» **Do this**: Render all of the lines below as a numbered list, omitting any blank lines.

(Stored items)
━━━━━━━━━━

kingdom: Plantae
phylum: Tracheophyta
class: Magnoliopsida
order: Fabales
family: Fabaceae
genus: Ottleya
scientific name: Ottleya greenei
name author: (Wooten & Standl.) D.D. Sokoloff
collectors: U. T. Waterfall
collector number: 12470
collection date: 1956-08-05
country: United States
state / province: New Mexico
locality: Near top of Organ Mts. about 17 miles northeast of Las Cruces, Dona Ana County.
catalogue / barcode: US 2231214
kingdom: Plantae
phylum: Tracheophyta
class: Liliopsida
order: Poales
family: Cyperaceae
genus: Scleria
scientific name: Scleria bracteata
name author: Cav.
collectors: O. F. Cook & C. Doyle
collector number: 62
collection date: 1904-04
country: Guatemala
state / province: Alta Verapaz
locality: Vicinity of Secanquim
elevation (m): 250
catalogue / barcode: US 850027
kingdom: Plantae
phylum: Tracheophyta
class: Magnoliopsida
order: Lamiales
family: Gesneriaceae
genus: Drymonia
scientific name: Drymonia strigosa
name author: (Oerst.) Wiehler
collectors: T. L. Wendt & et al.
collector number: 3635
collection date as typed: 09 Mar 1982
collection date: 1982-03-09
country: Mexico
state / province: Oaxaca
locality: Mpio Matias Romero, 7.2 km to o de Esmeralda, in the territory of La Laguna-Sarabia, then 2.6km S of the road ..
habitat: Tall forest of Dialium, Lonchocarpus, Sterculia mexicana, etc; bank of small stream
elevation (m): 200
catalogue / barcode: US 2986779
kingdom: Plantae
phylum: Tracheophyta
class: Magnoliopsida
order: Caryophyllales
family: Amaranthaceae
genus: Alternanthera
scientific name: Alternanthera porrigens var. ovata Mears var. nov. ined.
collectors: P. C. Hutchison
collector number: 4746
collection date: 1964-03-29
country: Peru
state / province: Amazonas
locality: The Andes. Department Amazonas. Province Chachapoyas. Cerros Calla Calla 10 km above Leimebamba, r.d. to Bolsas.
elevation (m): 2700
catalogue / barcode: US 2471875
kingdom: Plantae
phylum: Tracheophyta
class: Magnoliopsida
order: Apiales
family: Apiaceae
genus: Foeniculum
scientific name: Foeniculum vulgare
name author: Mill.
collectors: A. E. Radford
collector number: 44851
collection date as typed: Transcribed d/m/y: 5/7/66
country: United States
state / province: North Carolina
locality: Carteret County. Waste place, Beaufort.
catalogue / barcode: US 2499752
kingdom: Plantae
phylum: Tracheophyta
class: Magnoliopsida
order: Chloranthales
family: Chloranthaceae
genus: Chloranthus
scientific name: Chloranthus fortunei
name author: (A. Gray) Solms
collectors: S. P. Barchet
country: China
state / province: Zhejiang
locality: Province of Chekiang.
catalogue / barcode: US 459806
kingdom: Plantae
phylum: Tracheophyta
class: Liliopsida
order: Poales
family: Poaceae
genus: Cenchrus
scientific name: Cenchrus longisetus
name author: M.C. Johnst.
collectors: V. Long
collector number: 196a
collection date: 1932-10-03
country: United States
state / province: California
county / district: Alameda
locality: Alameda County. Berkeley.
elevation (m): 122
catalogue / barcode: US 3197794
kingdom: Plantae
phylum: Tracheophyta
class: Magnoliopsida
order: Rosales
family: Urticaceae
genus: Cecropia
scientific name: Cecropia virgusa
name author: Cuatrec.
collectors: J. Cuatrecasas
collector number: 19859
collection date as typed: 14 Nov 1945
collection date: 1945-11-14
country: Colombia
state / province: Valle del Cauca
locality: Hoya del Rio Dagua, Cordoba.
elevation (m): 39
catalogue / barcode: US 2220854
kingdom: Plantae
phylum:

━━━━━━━━━━

» **Final result**:
1. kingdom: Plantae
2. phylum: Tracheophyta
3. class: Magnoliopsida
4. order: Fabales
5. family: Fabaceae
6. genus: Ottleya
7. scientific name: Ottleya greenei
8. name author: (Wooten & Standl.) D.D. Sokoloff
9. collectors: U. T. Waterfall
10. collector number: 12470
11. collection date: 1956-08-05
12. country: United States
13. state / province: New Mexico
14. locality: Near top of Organ Mts. about 17 miles northeast of Las Cruces, Dona Ana County.
15. catalogue / barcode: US 2231214
16. kingdom: Plantae
17. phylum: Tracheophyta
18. class: Liliopsida
19. order: Poales
20. family: Cyperaceae
21. genus: Scleria
22. scientific name: Scleria bracteata
23. name author: Cav.
24. collectors: O. F. Cook & C. Doyle
25. collector number: 62
26. collection date: 1904-04
27. country: Guatemala
28. state / province: Alta Verapaz
29. locality: Vicinity of Secanquim
30. elevation (m): 250
31. catalogue / barcode: US 850027
32. kingdom: Plantae
33. phylum: Tracheophyta
34. class: Magnoliopsida
35. order: Lamiales
36. family: Gesneriaceae
37. genus: Drymonia
38. scientific name: Drymonia strigosa
39. name author: (Oerst.) Wiehler
40. collectors: T. L. Wendt & et al.
41. collector number: 3635
42. collection date as typed: 09 Mar 1982
43. collection date: 1982-03-09
44. country: Mexico
45. state / province: Oaxaca
46. locality: Mpio Matias Romero, 7.2 km to o de Esmeralda, in the territory of La Laguna-Sarabia, then 2.6km S of the road ..
47. habitat: Tall forest of Dialium, Lonchocarpus, Sterculia mexicana, etc; bank of small stream
48. elevation (m): 200
49. catalogue / barcode: US 2986779
50. kingdom: Plantae
51. phylum: Tracheophyta
52. class: Magnoliopsida
53. order: Caryophyllales
54. family: Amaranthaceae
55. genus: Alternanthera
56. scientific name: Alternanthera porrigens var. ovata Mears var. nov. ined.
57. collectors: P. C. Hutchison
58. collector number: 4746
59. collection date: 1964-03-29
60. country: Peru
61. state / province: Amazonas
62. locality: The Andes. Department Amazonas. Province Chachapoyas. Cerros Calla Calla 10 km above Leimebamba, r.d. to Bolsas.
63. elevation (m): 2700
64. catalogue / barcode: US 2471875
65. kingdom: Plantae
66. phylum: Tracheophyta
67. class: Magnoliopsida
68. order: Apiales
69. family: Apiaceae
70. genus: Foeniculum
71. scientific name: Foeniculum vulgare
72. name author: Mill.
73. collectors: A. E. Radford
74. collector number: 44851
75. collection date as typed: Transcribed d/m/y: 5/7/66
76. country: United States
77. state / province: North Carolina
78. locality: Carteret County. Waste place, Beaufort.
79. catalogue / barcode: US 2499752
80. kingdom: Plantae
81. phylum: Tracheophyta
82. class: Magnoliopsida
83. order: Chloranthales
84. family: Chloranthaceae
85. genus: Chloranthus
86. scientific name: Chloranthus fortunei
87. name author: (A. Gray) Solms
88. collectors: S. P. Barchet
89. country: China
90. state / province: Zhejiang
91. locality: Province of Chekiang.
92. catalogue / barcode: US 459806
93. kingdom: Plantae
94. phylum: Tracheophyta
95. class: Liliopsida
96. order: Poales
97. family: Poaceae
98. genus: Cenchrus
99. scientific name: Cenchrus longisetus
100. name author: M.C. Johnst.
101. collectors: V. Long
102. collector number: 196a
103. collection date: 1932-10-03
104. country: United States
105. state / province: California
106. county / district: Alameda
107. locality: Alameda County. Berkeley.
108. elevation (m): 122
109. catalogue / barcode: US 3197794
110. kingdom: Plantae
111. phylum: Tracheophyta
112. class: Magnoliopsida
113. order: Rosales
114. family: Urticaceae
115. genus: Cecropia
116. scientific name: Cecropia virgusa
117. name author: Cuatrec.
118. collectors: J. Cuatrecasas
119. collector number: 19859
120. collection date as typed: 14 Nov 1945
121. collection date: 1945-11-14
122. country: Colombia
123. state / province: Valle del Cauca
124. locality: Hoya del Rio Dagua, Cordoba.
125. elevation (m): 39
126. catalogue / barcode: US 2220854
127. kingdom: Plantae
128. phylum:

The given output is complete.